How do we prevent cardiovascular complications/emergencies?

MONITOR:

'Normal' heart rates should be defined as normal for the size of the patient when it is relaxed (rather than excited or scared as often occurs in patients who are being examined at the veterinary clinic). Guidelines are:

Heart rate: 50-60 beats/min for large dogs; 60-80 beats/min for medium dogs; 80-100 beats/min for small dogs; 100-150 beats/min for extremely small dogs and for cats;

mucous membrane color (pink vs pale),

capillary refill time (CRT<2 seconds),

quality/strength of pulse,

arterial blood pressure (MAP >60 mmHg in small animals and 70 mmHg in horses),

oxygen-hemoglobin binding (SpO2; >95%).

How do we treat cardiovascular complications/emergencies?

Determine the problem and FIX IT.

• Hypotension – fix the pump (heart) and the fluids (and the vasculature - but the vasculature is a little harder to treat).

o DECREASE ANESTHETIC DEPTH.

o Increase fluid rate – give a bolus of crystalloids or colloids or both.

o Fix the heart rate (increase or decrease).

o Administer positive inotropic agents (eg, dopamine or dobutamine – the dose of both is roughly 1-10 microg/kg/min).

• Bradycardia is generally vagally mediated and can be treated with anticholinergics (0.04 mg/kg atropine; 0.01mg/kg glycopyrrolate).

o Bradycardia that is unresponsive to anticholinergics can generally be treated with catecholamines like dopamine (1-10 mg/kg/min), epinephrine (0.1-1.0 microg/kg/min) or norepinephrine (0.5-1.0 microg/kg/min).

o Occasionally, unresponsive bradycardia may occur due to cardiac disease, toxemia, profound hypothermia, profound hypoxia, a variety of systemic diseases, etc...

o Bradycardia should be treated anytime that the low heart rate is contributing to low blood pressure.

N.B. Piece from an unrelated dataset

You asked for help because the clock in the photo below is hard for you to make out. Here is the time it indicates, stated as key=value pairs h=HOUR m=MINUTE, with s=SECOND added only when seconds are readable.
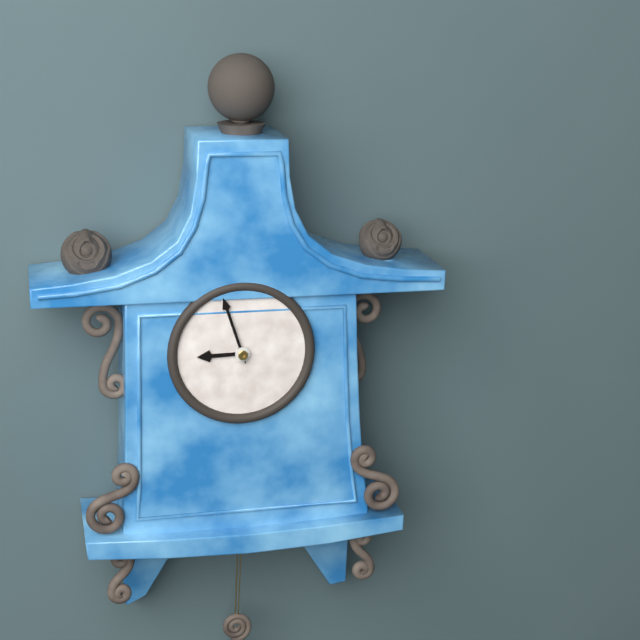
h=8 m=57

However, remember that the alpha-2 agonists cause low heart rate with high blood pressure and using anticholinergics will cause an unnecessary increase in cardiac work.

• Generally, treat tachycardia by eliminating the underlying cause. (RARELY beta-blockers will be administered to patients under anesthesia to decrease tachycardia from uncommon, uncontrollable causes like pheochromocytoma.)

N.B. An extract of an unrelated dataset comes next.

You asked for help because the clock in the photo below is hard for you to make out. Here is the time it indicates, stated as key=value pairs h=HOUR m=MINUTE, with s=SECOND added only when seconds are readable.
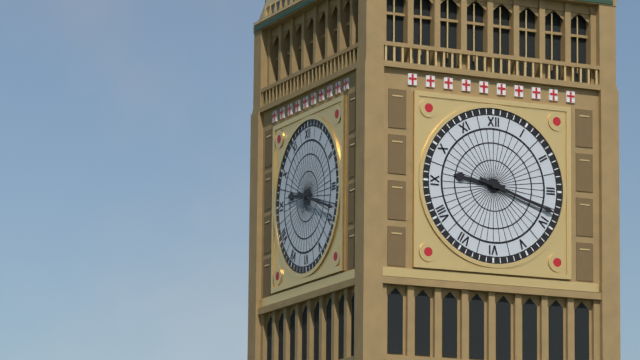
h=9 m=18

• The first line of treatment for VPCs is to eliminate all underlying causes (eg, treat electrolyte imbalances, improve oxygenation, etc...).

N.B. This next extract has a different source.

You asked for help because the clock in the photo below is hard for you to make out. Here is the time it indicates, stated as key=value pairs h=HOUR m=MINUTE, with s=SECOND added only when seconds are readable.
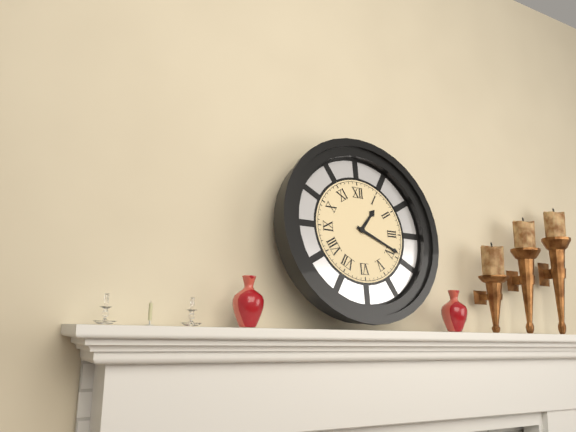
h=1 m=19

o Lidocaine or procainamide should be used to treat VPCs due to myocardial disease, arrhythmias that persist after correction of the underlying cause and arrhythmias that are immediately life-threatening.

o Lidocaine is generally the first choice for treatment of VPCs and the dose in dogs is 2-6 mg/kg IV (maximum 8 mg/kg during any 10 minute period) followed by 25-75 microg/kg/min infusion.

o Lidocaine dose in cats is 0.2-0.5 mg/kg IV as an initial bolus followed by 10 microg/kg/min infusion.

o Procainamide dose in dogs is 10 (8-20) mg/kg IV bolus followed by 25-50 microg/kg/min infusion.

o Procainamide dose in cats is 1-2 mg/kg IV SLOW bolus followed by 10-20 microg/kg/min infusion.

o Procainamide can cause profound negative inotropic effects and should not be administered to patients with impaired contractility. Arterial blood pressure should be monitored during the administration of procainamide.